Toen ik enige jaren geleden met vakantie was in Garbagna (Italie) bezocht ik de naburige gemeente Castellania, geboorteplaats van de beroemde Italiaanse wielrenner Fausto Coppi (1919-1960). Er is bij zijn graf een groot beeldhouwwerk van hem en van zijn broer Serse (ook wilerenner, gestorven in 1951 na een val in de Ronde van Piemonte).

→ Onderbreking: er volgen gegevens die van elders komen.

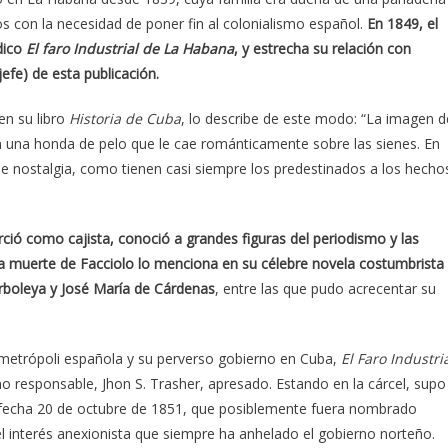
s con la necesidad de poner fin al colonialismo español.
En 1849, el
dico
El faro Industrial de La Habana
, y estrecha su relación con
jefe) de esta publicación.
n su libro
Historia de Cuba
, lo describe de este modo: “La imagen d
n una honda de pelo que le cae románticamente sobre las sienes. En
e nostalgia, como tienen casi siempre los predestinados a los hecho
ció como cajista, conoció a grandes figuras del periodismo y las
la muerte de Facciolo lo menciona en su célebre novela costumbrista
rboleya y José María de Cárdenas
, entre las que pudo acrecentar su
a metrópoli española y su perverso gobierno en Cuba,
El Faro Industri
 responsable, Jhon S. Trasher, apresado. Estando en la cárcel, supo
e fecha 20 de octubre de 1851, que posiblemente fuera nombrado
 interés anexionista que siempre ha anhelado el gobierno norteño.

In het geboortehuis van de Coppi’s is een museum gevestigd. Toen ik er aanklopte bleek het gesloten te zijn. Een man die mij de teksten zag lezen naast de deur riep mij. Hij maakte me duidelijk dat er nog een museum was; daar werkte hij en dat was wel open. Ik ging met hem mee. Daar heb ik vele trofeeën en fietsen van Coppi mogen bewonderen, bijna aanraken zelfs.

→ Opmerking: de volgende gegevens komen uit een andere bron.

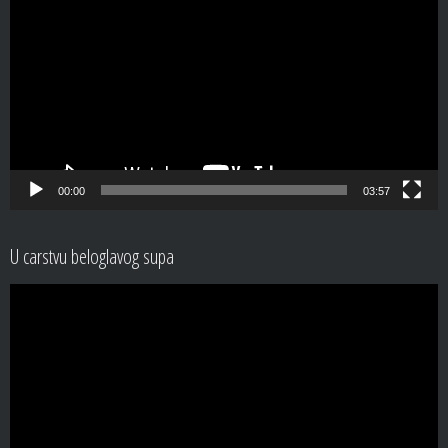
Player
00:00
03:57
U carstvu beloglavog supa
Video
Player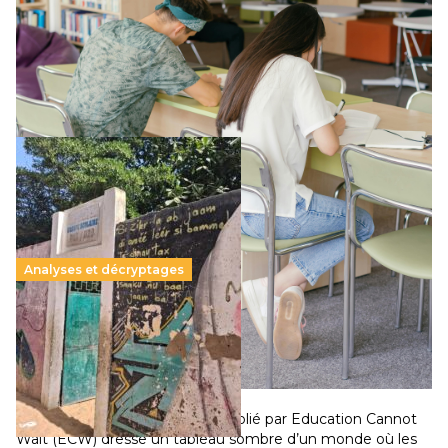
Le projet de loi sur la régulation de l’enseignement
supérieur privé met en lumière l’amplification d’un système
qui relègue l’acte pédagogique au superfétatoire, voire à…
Lire la suite →
Analyses et décryptages
258 millions d’enfants victimes de la guerre, des
chocs climatiques et des déplacements de
population
11 juillet 2026
–
National
Un nouveau rapport mondial publié par Education Cannot
Wait (ECW) dresse un tableau sombre d’un monde où les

Het was me aanvankelijk een raadsel waarom er in dat kleine gat twee musea over Coppi moesten zijn. Maar mijn gids maakte me dat al snel duidelijk. De ‘collectie Coppi’ bestaat uit twee delen: het eerste deel van voor de scheiding met jeugdliefde Bruna Ciampolini, met veel foto’s uit zijn jeugd, en met zijn eerste prijzen en fietsen. Deze bevindt zich in zijn geboortehuis, gerestaureerd en tot museum ingericht in 2000. Het tweede deel van de collectie Coppi is van na zijn scheiding toen hij ging samenwonen met ‘la Dama Bianca’ (Giulia Occhini) voor wie hij zijn vrouw en vijfjarige dochter in de steek liet in 1953. De affaire deed in Italië veel stof opwaaien en de geliefden werden zelfs tot gevangenisstraf veroordeeld. Coppi moest daarna naar Mexico om op geldige wijze met Giulia in het huwelijk te kunnen treden.
Zoals door zijn leven, loopt dus ook door Coppi’s materiële nalatenschap een diepe scheur, veroorzaakt door zijn scheiding. Ik was terechtgekomen in de verzameling uit zijn tweede levensfase.
Ieder jaar nog wordt Fausto Coppi herdacht. Samen met familieleden uit zijn eerste en uit zijn tweede leven. Die gezamenlijkheid gaat voor de collectie kennelijk nog te ver. Ik zal nog eens teruggaan, maar dan in het weekend, als ook het museum in zijn geboortehuis open is.